Clashes over Internet rules to mark Dubai meeting
The U.N.'s top telecommunications overseer sought Monday to quell worries about greater Internet controls emerging from global talks in Dubai, but any attempts for major Web regulations will likely face stiff opposition from groups led by a high-powered U.S. delegation.
The 11-day conference, seeking to update codes last reviewed when the Web was virtually unknown, highlights the fundamental shift from tightly managed telecommunications networks to the borderless sweep of the Internet.
Some at the Dubai conference, including a 123-member U.S. delegation with envoys from tech giants such as Google Inc. and Microsoft Corp., worry that any new U.N. oversight could be used by nations such as China and Russia to justify further tightening of Web blocks and monitoring.
"Love the free and open Internet? Tell the world's governments to keep it that way," said a message on the main search page of Google.com with a link for comments directed to the Dubai conference, which opened Monday.
The agenda for the gathering of more than 1,900 participants from 193 nations covers possible new rules for a broad range of services such as the Internet, mobile roaming fees and satellite and fixed-line communications. Questions include how much sway the U.N. can exert over efforts such as battling cyber-crimes and expanding the Internet into developing nations.
The secretary-general of the U.N. International Telecommunications Union, Hamadoun Toure, said that accusations that the meeting could limit Web freedoms are "completely untrue" and predicted only "light-touch" regulations.
"Many countries will come to reaffirm their desire to see freedom of expression embedded in this conference," he told reporters.
But the head of the American contingent, Ambassador Terry Kramer, said the U.S. would propose taking all Internet-related discussions off the table and concentrating on already regulated services such as phone networks.
"What we don't want to do is bring in all the private networks, the Internet networks, the government networks, etc.," he told The Associated Press. "That opens the door to censorship."
The outcome of the Dubai gathering is far from certain.
More than 900 proposed regulatory changes have been proposed, but details have not been made public. Broad consensus is needed to adopt any items—the first major review of the U.N.'s telecommunications protocols since 1988, well before the Internet age.
The gathering is also powerless to force nations to change their Internet policies, such as China's notorious "Great Firewall" and widespread blackouts of political opposition sites in places including Iran and the Gulf Arab states.
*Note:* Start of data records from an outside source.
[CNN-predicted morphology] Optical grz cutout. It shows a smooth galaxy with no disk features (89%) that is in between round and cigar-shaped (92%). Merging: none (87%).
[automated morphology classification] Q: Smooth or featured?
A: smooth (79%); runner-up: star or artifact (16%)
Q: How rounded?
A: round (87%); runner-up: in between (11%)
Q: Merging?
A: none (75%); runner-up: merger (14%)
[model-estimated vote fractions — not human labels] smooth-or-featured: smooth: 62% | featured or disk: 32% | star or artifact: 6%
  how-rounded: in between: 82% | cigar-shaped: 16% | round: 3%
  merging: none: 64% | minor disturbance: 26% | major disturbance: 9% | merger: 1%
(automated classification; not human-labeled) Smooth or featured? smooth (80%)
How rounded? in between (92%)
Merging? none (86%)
Last week, Syria's Internet and telephone services disappeared for two days during some of the worst fighting in months to hit the capital, Damascus.
Kramer told reporters last week in Washington that all efforts should be made to avoid a "Balkanization" of the Internet in which each country would impose its own rules and standards that could disrupt the flow of commerce and information.
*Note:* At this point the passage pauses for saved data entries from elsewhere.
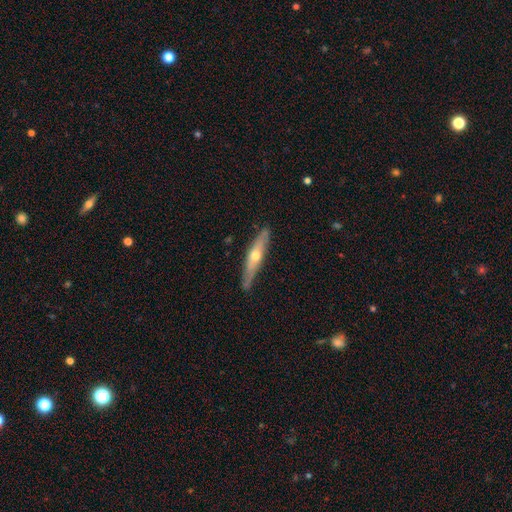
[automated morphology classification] smooth-or-featured: featured or disk: 61% | smooth: 33% | star or artifact: 6%
  disk-edge-on: yes: 87% | no: 13%
    edge-on-bulge: rounded: 88% | none: 9% | boxy: 3%
  merging: none: 82% | minor disturbance: 14% | major disturbance: 2% | merger: 1%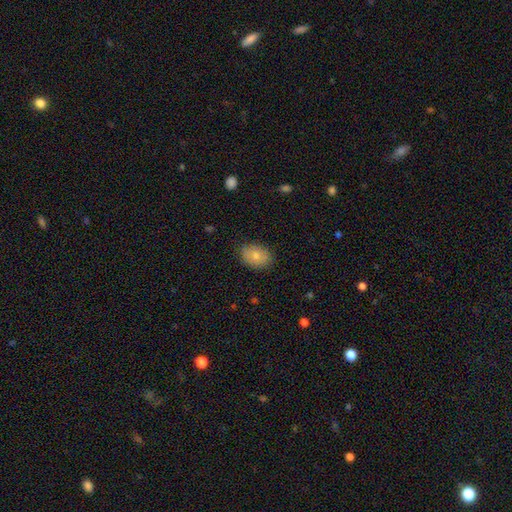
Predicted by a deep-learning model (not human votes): Smooth or featured: smooth — 78% (featured or disk — 15%)
How rounded: in between — 72% (round — 27%)
Merging: none — 82% (minor disturbance — 14%)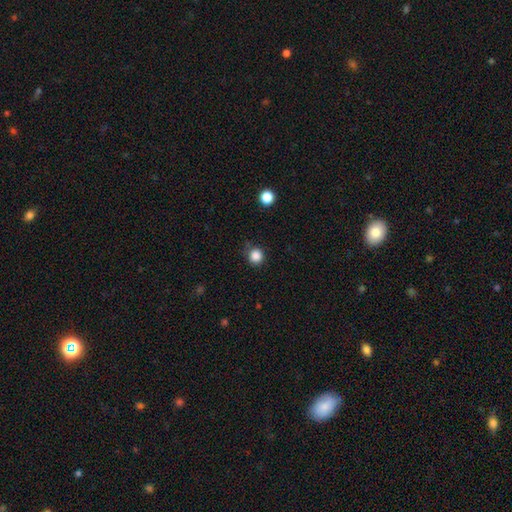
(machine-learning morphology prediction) The model was most divided on "merging": none: 82%, minor disturbance: 12%, major disturbance: 3%, merger: 2%. More confident: how rounded — round (91%); smooth or featured — smooth (85%).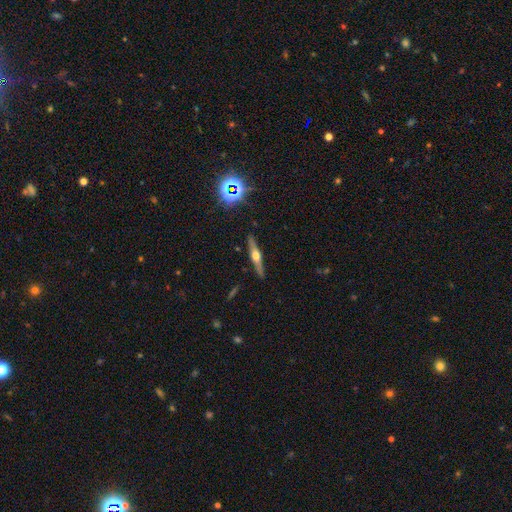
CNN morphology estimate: A featured or disk galaxy (71%) viewed edge-on (97%) with a rounded central bulge (93%). Merging: none (89%).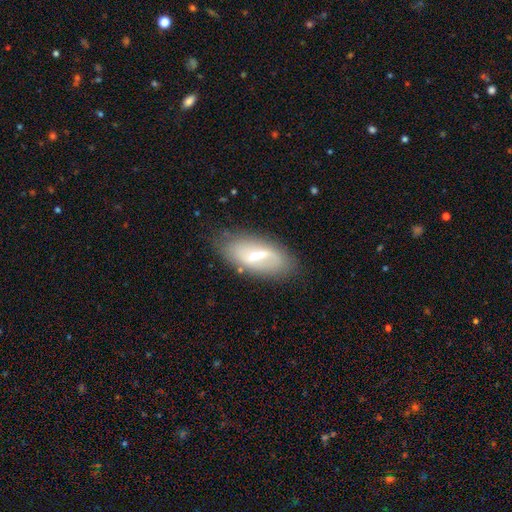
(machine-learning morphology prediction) Overall: featured or disk (53%; smooth 39%). Edge-on disk: no (85%). Merging: none (73%).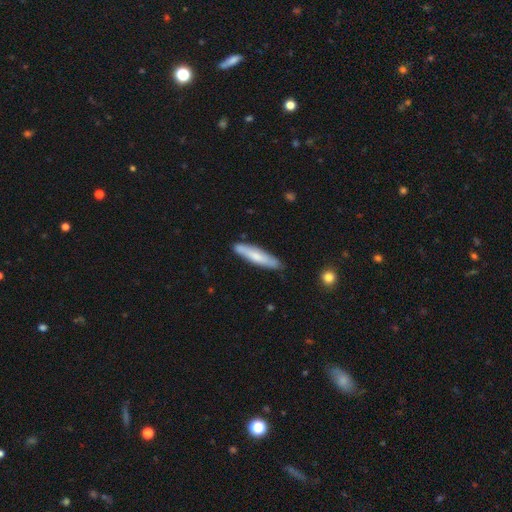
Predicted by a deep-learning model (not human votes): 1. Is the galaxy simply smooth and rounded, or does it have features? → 65% smooth, 29% featured or disk, 5% star or artifact.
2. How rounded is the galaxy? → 84% cigar-shaped, 14% in between, 1% round.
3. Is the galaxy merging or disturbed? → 82% none, 14% minor disturbance, 2% major disturbance, 2% merger.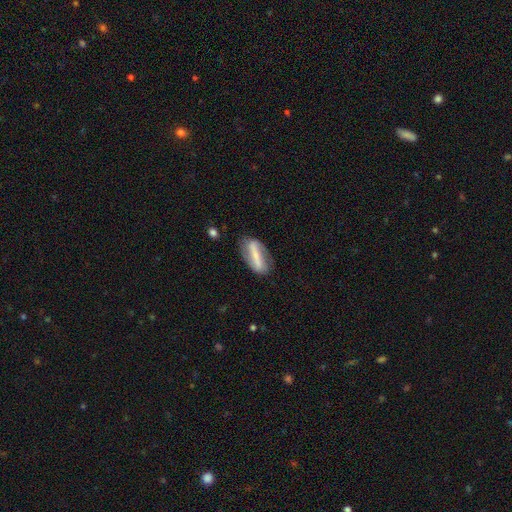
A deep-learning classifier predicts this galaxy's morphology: Smooth or featured: featured or disk — 61% (smooth — 32%)
Edge-on disk: no — 84% (yes — 16%)
Bar: strong — 79% (weak — 13%)
Spiral arms: yes — 61% (no — 39%)
Bulge size: small — 42% (none — 33%)
Merging: none — 74% (minor disturbance — 17%)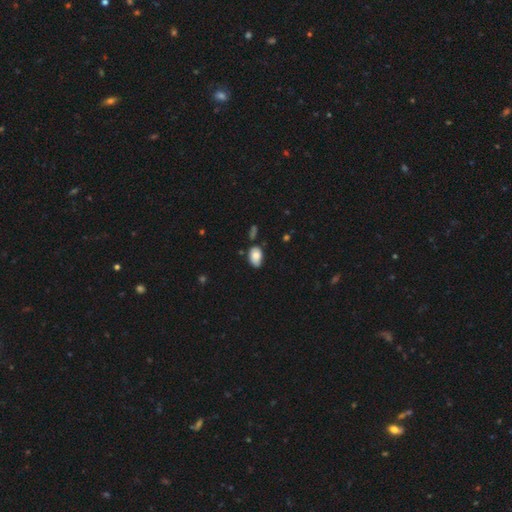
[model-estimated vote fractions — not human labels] smooth 83%, featured or disk 9%, star or artifact 8%. Down the decision tree: how rounded — in between (91%); merging — none (68%).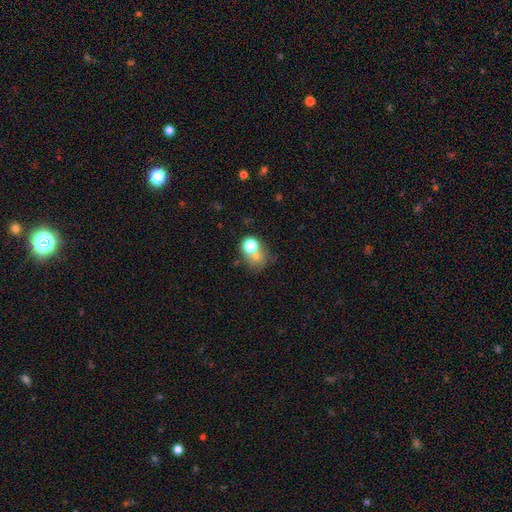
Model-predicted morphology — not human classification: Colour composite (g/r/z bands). It shows a smooth galaxy with no disk features (64%) that is round (67%). Merging: merger (40%).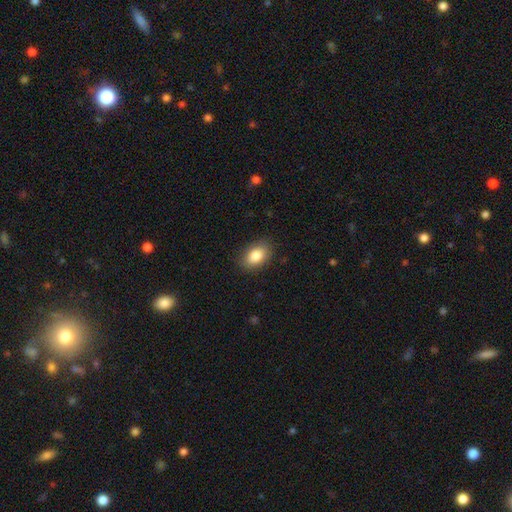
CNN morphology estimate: Smooth or featured: smooth — 84% (featured or disk — 8%)
How rounded: in between — 85% (round — 14%)
Merging: none — 86% (minor disturbance — 11%)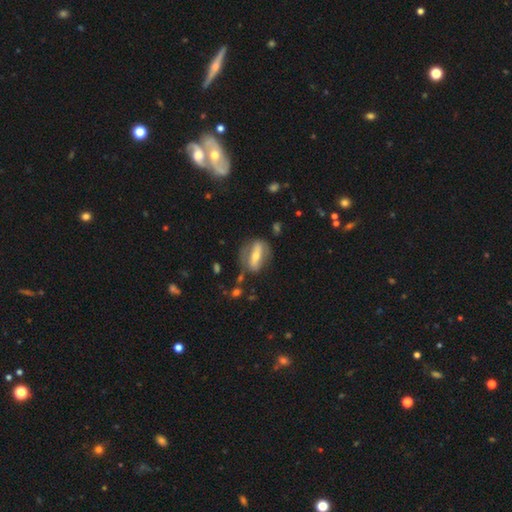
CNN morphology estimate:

"That opens the door ... to content censorship," he said.
The International Trade Union Confederation, representing labor groups in more than 150 countries, claimed a bloc that includes China, Russia and several Middle East nations seeks to "pave the way for future restrictions on both Internet content or its users."
"It is clear that some governments have an interest in changing the rules and regulations of the Internet," the confederation said in statement Monday.
Another battle that will likely take place in Dubai is over European-backed suggestions to change the pay structure of the Web to force content providers—such as Google, Facebook Inc. and others—to kick in an extra fee to reach users across borders.
"Potentially, the content developers—they could be Googles, they could be universities—would end up being charged potentially to have traffic sent abroad," said Kramer in Dubai. "Either way, you slow down Internet traffic and you actually exacerbate the digital divide, the income divide, because you have a lot of people who are accessing things for free."
Advocates of the changes say the money raised could pay to expand broadband infrastructures in developing countries.
Toure said he hoped for a "landmark" accord on trying to bring broadband Internet to developing countries. "The Internet remains out of reach for two-thirds of world's people," said Toure, who is from Mali.
The U.N. telecommunications agency dates back to 1865, when the telegraph revolutionized the speed of information. Over the decades, it has expanded to include telephone, satellite and other advances in communications.